Hi Jason,
This sounds like an interesting problem! Since you are attempting to discern between beeps, you’ve correctly identified that the model needs to be aware of the gaps between the beeps, and how long they are.
The default audio model in Edge Impulse uses 1D convolutions with a relatively small kernel size, which means that it is mostly sensitive to the frequency distribution of sounds within each short slice of audio (as configured in the “frame length” setting of the MFCC block, which is 0.2 seconds by default), but not so much to the way that the audio changes over time. This works great if it’s the “texture” of the audio we care about (for example, discerning between background noise and the sound of running water), but it won’t work as well if timing is important. To incorporate more timing information, we can use 2D convolutions, which look across both axes of the data.
I’m actually working on adding 2D convolutions to the model builder UI right now, but until that’s ready you could try copying and pasting this model into the NN block’s expert view. To open the expert view, click this button:
![image](https://forum.edgeimpulse.com/uploads/default/original/1X/8dda9bcdf44b255d5e33d0a2cebc149ebd8e294f.png)
You can then paste in the following model:
import tensorflow as tf
from tensorflow.keras.models import Sequential
from tensorflow.keras.layers import Dense, InputLayer, Dropout, Conv1D, Flatten, Reshape, MaxPooling1D, BatchNormalization, Conv2D, MaxPooling2D, AveragePooling2D
from tensorflow.keras.optimizers import Adam
from tensorflow.keras.constraints import MaxNorm
# model architecture
model = Sequential()
model.add(InputLayer(input_shape=(X_train.shape[1], ), name='x_input'))

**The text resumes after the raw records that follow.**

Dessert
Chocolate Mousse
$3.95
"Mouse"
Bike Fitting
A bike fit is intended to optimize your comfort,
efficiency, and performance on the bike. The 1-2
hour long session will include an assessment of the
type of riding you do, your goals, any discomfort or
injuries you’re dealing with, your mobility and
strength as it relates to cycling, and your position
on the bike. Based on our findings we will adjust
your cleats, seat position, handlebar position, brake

model.add(Reshape((int(X_train.shape[1] / 13), 13, 1), input_shape=(X_train.shape[1], )))
model.add(Conv2D(10, kernel_size=5, activation='relu', padding='same', kernel_constraint=MaxNorm(3)))
model.add(AveragePooling2D(pool_size=2, padding='same'))
model.add(Conv2D(5, kernel_size=5, activation='relu', padding='same', kernel_constraint=MaxNorm(3)))
model.add(AveragePooling2D(pool_size=2, padding='same'))
model.add(Flatten())
model.add(Dense(classes, activation='softmax', name='y_pred', kernel_constraint=MaxNorm(3)))
# this controls the learning rate
opt = Adam(lr=0.005, beta_1=0.9, beta_2=0.999)
# train the neural network
model.compile(loss='categorical_crossentropy', optimizer=opt, metrics=['accuracy'])
model.fit(X_train, Y_train, batch_size=32, epochs=9, validation_data=(X_test, Y_test), verbose=2)
To find the smallest model that works, you can experiment with the number of layers, the number of filters and kernel size for each layer. A network based around 2D convolutions will be a lot larger than the equivalent 1D convolutional network, which is why we use the 1D by default.
You should also adjust the number of training epochs until you see that the model’s validation accuracy is no longer improving.
As I mentioned, we’re making improvements this week that will allow you to build these types of models without having to use the advanced view. But in the mean time, let me know how you get on with this model!
Warmly,
Dan